General aviation Flight Instructor reported the final approach course listed on the chart for Runway 30 at 12J airport is incorrect and/or the CEW VORTAC may be sending the wrong signals.

Date: 2026-01 · Aircraft: Small Aircraft; Low Wing; 1 Eng; Fixed Gear · Phase: approach

Anomalies: deviation-track-heading-all-types|deviation-discrepancy-procedural-published-material-policy|ground-event-encounter-ground-equipment-issue

Synopsis

General aviation Flight Instructor reported the final approach course listed on the chart for Runway 30 at 12J airport is incorrect and/or the CEW VORTAC may be sending the wrong signals.

Narrative

My student and I were on the VOR/DME Runway 30 into 12J. Initially when rolling onto heading 300 from the CEW VORTAC to line up on the approach I noticed we were significantly off the final approach course that I should be seeing (not lined up with the runway). I let my student continue and just assumed he was still lining up on the approach.

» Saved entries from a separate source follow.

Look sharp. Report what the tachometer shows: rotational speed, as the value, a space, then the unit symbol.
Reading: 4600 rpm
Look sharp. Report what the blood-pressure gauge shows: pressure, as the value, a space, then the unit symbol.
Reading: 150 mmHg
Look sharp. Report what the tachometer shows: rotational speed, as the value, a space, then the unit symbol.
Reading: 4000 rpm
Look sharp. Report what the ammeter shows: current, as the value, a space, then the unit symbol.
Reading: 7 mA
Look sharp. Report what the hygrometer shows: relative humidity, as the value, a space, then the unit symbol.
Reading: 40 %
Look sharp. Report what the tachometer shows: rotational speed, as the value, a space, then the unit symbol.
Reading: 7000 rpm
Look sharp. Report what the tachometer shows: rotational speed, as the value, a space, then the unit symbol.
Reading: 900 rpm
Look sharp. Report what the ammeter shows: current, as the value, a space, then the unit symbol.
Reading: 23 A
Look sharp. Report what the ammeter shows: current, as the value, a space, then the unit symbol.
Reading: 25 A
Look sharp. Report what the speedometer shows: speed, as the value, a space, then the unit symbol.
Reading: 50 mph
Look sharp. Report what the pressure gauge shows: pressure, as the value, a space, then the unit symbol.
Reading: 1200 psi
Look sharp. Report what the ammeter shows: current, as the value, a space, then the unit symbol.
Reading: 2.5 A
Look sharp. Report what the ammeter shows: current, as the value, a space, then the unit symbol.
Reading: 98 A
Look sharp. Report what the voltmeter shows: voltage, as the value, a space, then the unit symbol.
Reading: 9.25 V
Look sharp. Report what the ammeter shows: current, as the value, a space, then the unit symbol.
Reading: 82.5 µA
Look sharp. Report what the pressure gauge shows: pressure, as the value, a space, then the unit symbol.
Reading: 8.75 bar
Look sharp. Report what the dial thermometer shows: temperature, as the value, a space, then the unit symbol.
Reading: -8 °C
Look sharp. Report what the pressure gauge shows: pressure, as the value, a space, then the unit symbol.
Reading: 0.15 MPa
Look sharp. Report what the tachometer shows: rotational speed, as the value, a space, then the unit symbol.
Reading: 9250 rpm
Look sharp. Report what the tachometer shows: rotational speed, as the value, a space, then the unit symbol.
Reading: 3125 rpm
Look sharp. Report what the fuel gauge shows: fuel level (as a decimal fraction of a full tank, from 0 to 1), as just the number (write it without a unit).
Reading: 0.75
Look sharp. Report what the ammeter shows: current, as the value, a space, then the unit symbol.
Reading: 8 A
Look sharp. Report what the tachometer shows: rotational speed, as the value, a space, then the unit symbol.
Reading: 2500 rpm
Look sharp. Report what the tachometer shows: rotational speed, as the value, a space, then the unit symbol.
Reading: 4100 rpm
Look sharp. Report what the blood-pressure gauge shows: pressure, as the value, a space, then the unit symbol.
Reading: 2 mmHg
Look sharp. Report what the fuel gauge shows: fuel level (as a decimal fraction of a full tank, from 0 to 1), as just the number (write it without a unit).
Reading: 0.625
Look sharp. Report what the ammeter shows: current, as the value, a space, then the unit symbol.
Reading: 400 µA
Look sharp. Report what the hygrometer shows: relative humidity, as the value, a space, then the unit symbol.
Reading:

As we continued on the approach I noticed we were still not lined up with the runway even though my student was tracking heading 300 like the approach states to fly. I quickly made sure our CDI was aligned correctly and that the approach had us actually lined up to the runway because some VOR approaches have you fly offset and then break off to land; but this approach claims we should be lined right up on the runway. As we continue to get closer I did a quick VOR dual check to make sure the VOR receivers on board were both reading accurately; which it showed a good dual airborne VOR check. Then as we get closer I see if we continued on this heading we would completely miss the airport. My student also mentioned that the synthetic vision on our G1000 was showing a deflection and that the runway was not where it should be (it was off to our right). Since he was under the hood he could not see outside. At this point since I'm looking outside I confirm that we are too far left of the runway and have him look up to continue on the approach. My assumption of this is that the plate for the approach is not giving us a correct final approach course. It seems a 307 heading would be required for the approach. Or the CEW VORTAC is sending wrong signals.